Milton is not alone, however. To appeal to one more example, consider George Eliot’s novel Adam Bede. Briefly put, while the text is overtly concerned with downplaying strict doctrinal divisions among people, in George Eliot’s sinful and misguided attempt to steer her readers to act in kindness to others out of sympathy for their respective lots in life, the most morally upright man is Seth Bede. Seth Bede is the younger brother of Adam Bede, and he believes Scripture, reads it in its proper context, and applies it in accordance with its grammatical-historical interpretation. Eliot’s minor character, by virtue of his orthodox beliefs and righteous behavior, ironically, overturns the novel’s central assumption, viz. Doctrinal orthodoxy is trumped by sympathy towards one’s neighbor’s lot in life. Seth has both sound doctrine and upright behavior. There is no contradiction between the two, despite the narrator’s contrasting of sympathetic altruism and doctrinal orthodoxy.

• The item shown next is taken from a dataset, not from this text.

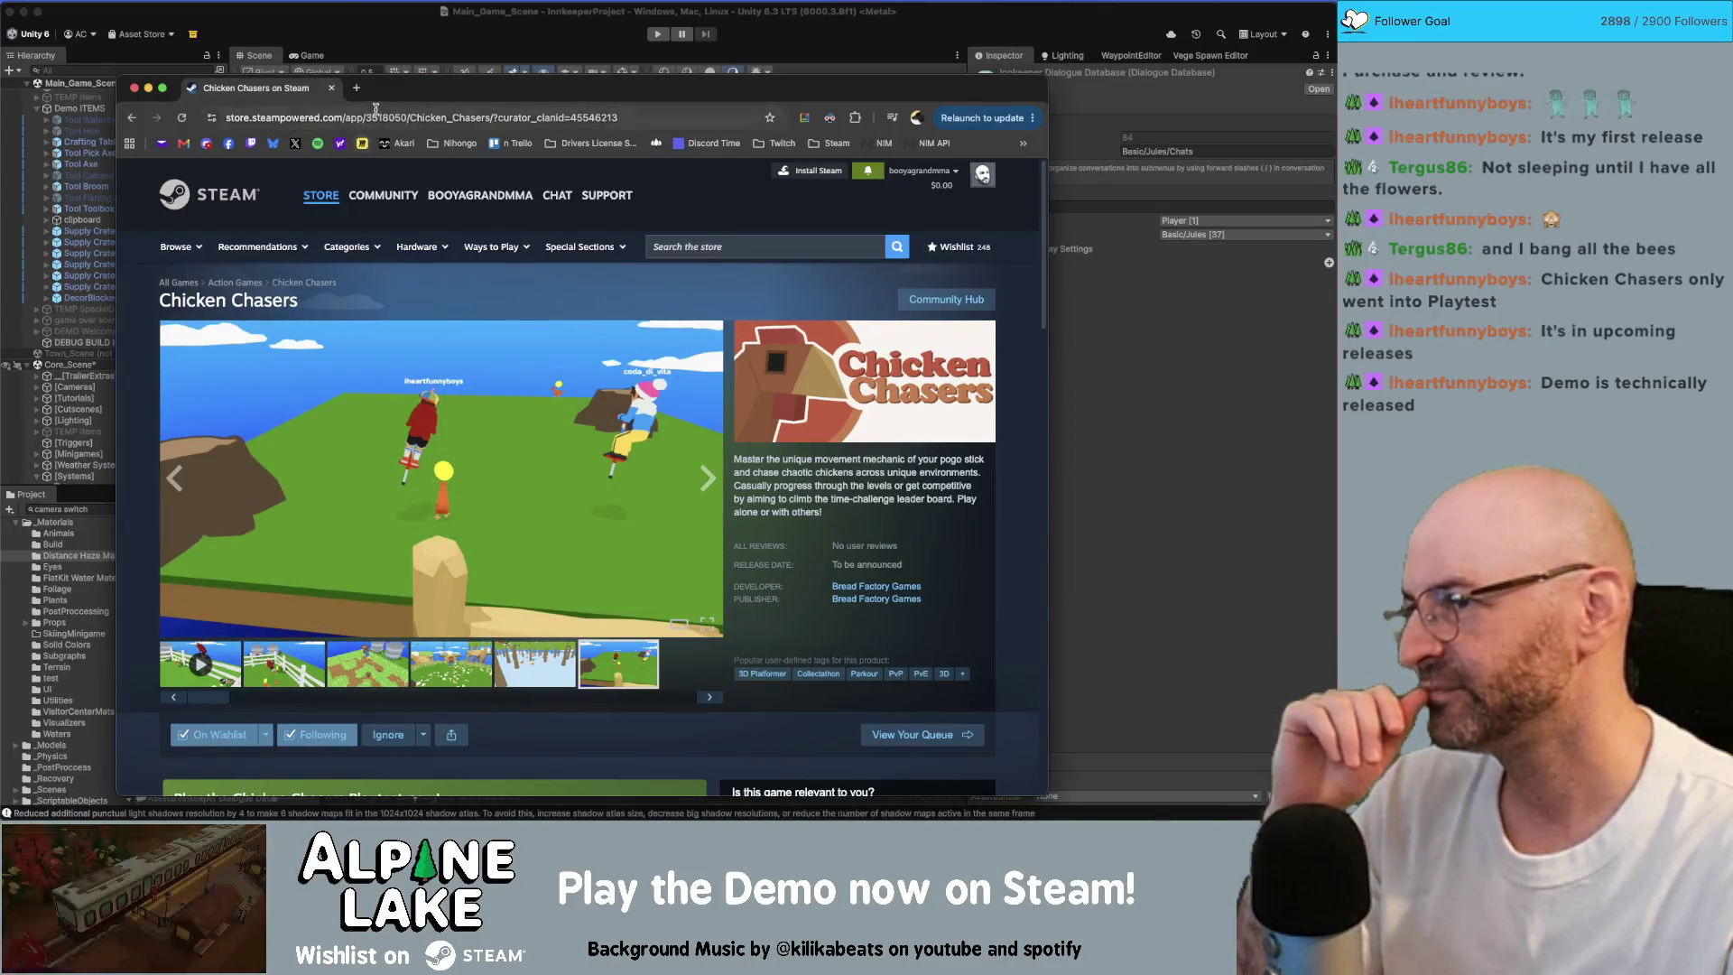
{"action": "left_click_drag", "start_coordinate": [382, 102], "coordinate": [386, 95]}
{"action": "left_click", "coordinate": [334, 81]}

What’s worse, the narrator’s denigration of doctrinal division is, on the one hand, based upon the assumption that sympathetic altruism trumps strict adherence to doctrinal distinctives; yet, on the other hand, the narrative’s proposed doctrine (i.e. that doctrinalism is trumped by sympathetic altruism) is emphasized to the exclusion of any real reflection on Hetty Sorrel’s murder of her own child. The hypocrisy of Eliot, as well as of her narrator, becomes evident as the reader considers how the text cannot function without the death of this innocent infant, with whom, apparently, no one sympathizes.